─── Source extract ───

Hiring NP in Texas Question

  1. I manage a small services company in Texas that handles occupational services like drug and alcohol testing, etc. We are wanting to hire a board-certified FNP to treat patients for work injuries and illnesses, physical, etc, plus provide other care for general family needs.

    Are there any requirements stating that our clinic must be majority-owned by the NP or a physician, or can we simply payroll the NP (and pay the service fees to a third-party physician)? I know there are rules regarding the hiring of physicians in Texas, but we are not hiring physicians.

    Ideas?
  2. Visit mrhinman profile page

    About mrhinman

    Joined: May '09; Posts: 1

    10 Comments

  3. by   traumaRUs
    I think you are going to need to contact the board of nursing or a labor relations specialist as I'm not sure you are going to find someone qualified to answer your question here. Good luck.
  4. by   core0
    Quote from mrhinman
    I manage a small services company in Texas that handles occupational services like drug and alcohol testing, etc. We are wanting to hire a board-certified FNP to treat patients for work injuries and illnesses, physical, etc, plus provide other care for general family needs.

    Are there any requirements stating that our clinic must be majority-owned by the NP or a physician, or can we simply payroll the NP (and pay the service fees to a third-party physician)? I know there are rules regarding the hiring of physicians in Texas, but we are not hiring physicians.

    Ideas?
    You might want to try here. They have a guide to clinical practice that may cover it:
    http://www.texasnp.org/storeindex.cfm

    An NP in Texas has to have a collaborative agreement that details the delegation of medical authority. So you would have to have a physician involved. The bigger problem is what is called corporate practice of medicine which is what you appear to be trying to do. The reference I have is here:
    "It is a violation of the doctrine for a corporation comprised of
    lay persons to hire licensed physicians to treat patients and
    receive fees for these services. See Gupta v. E. Idaho Tumor
    Institute, Inc., 140 S.W.3d 747, 752 (Tex. App. 2004)."

    From here:
    http://www.nhpco.org/files/public/pa...te-summary.pdf

    On the other hand the TMB FAQ says that physicians can be independent contractors to non-physicians:
    http://www.tmb.state.tx.us/professio...censed/cpq.php

    Here is another article by AAEM:
    http://www.aaem.org/corporatepractice/texas.php

    So it would appear that a nurse practitioner could start a clinic but would have to be an owner. Usually the NP cannot directly hire the physician but can form an LLC that can hire the physician. As long as the NP does not directly employ the physician and there is a mechanism to prohibit interference in the physicians practice of medicine it will usually pass the smell test. I know that there are PA owned clinics in Texas and I'm pretty sure that there are NP owned clinics. From my understanding this is how they are set up. There are seperate issues about ownership of medical practices and Medicare .

───

*Exercise requirements*: Translate this sentence from the forum thread on hiring an NP in Texas into Spanish: "An NP in Texas has to have a collaborative agreement that details the delegation of medical authority."

─── Dataset ───

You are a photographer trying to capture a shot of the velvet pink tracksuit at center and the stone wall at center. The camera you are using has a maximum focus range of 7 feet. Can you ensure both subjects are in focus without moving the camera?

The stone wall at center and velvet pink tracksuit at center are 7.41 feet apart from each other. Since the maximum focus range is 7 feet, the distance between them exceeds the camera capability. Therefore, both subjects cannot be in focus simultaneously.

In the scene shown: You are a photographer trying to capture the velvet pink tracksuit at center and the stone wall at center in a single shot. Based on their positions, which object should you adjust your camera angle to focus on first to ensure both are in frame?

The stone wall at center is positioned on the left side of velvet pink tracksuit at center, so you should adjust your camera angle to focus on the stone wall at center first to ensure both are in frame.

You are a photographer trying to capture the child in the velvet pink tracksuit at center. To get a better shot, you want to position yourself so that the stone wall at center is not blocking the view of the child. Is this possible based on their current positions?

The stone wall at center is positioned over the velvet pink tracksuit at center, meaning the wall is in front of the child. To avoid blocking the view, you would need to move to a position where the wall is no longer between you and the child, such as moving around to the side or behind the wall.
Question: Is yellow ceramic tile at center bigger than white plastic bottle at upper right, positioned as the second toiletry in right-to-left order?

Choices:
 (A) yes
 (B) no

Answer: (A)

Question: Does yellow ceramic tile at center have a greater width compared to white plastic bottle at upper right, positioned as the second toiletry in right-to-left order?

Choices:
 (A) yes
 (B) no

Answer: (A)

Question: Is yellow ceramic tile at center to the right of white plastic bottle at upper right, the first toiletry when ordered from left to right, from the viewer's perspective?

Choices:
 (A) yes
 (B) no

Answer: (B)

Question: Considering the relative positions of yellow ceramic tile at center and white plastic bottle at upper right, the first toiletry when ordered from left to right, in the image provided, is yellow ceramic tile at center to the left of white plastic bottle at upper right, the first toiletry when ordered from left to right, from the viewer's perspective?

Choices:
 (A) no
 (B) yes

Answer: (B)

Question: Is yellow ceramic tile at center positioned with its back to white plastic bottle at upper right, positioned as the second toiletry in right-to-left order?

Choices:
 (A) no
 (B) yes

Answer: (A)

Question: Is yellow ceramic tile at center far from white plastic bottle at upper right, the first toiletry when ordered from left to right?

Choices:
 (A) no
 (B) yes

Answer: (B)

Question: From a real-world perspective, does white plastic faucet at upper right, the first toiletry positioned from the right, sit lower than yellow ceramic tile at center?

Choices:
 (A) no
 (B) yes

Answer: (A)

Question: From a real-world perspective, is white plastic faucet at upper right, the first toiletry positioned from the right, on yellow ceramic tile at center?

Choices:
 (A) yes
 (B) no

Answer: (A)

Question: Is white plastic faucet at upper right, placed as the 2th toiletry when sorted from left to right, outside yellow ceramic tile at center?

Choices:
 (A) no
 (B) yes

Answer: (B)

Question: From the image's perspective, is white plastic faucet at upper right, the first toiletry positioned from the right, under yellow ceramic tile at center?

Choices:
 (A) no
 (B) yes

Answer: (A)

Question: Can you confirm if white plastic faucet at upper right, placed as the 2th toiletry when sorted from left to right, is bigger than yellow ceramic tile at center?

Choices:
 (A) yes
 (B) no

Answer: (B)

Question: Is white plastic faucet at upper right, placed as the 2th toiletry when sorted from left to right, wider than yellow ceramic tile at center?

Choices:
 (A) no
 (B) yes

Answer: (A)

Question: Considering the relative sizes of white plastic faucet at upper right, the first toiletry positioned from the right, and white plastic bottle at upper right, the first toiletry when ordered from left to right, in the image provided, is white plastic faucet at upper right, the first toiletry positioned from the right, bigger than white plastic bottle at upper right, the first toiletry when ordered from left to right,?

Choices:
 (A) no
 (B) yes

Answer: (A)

───

*Expected output*: Un NP en Texas tiene que tener un acuerdo de colaboración que detalle la delegación de la autoridad médica.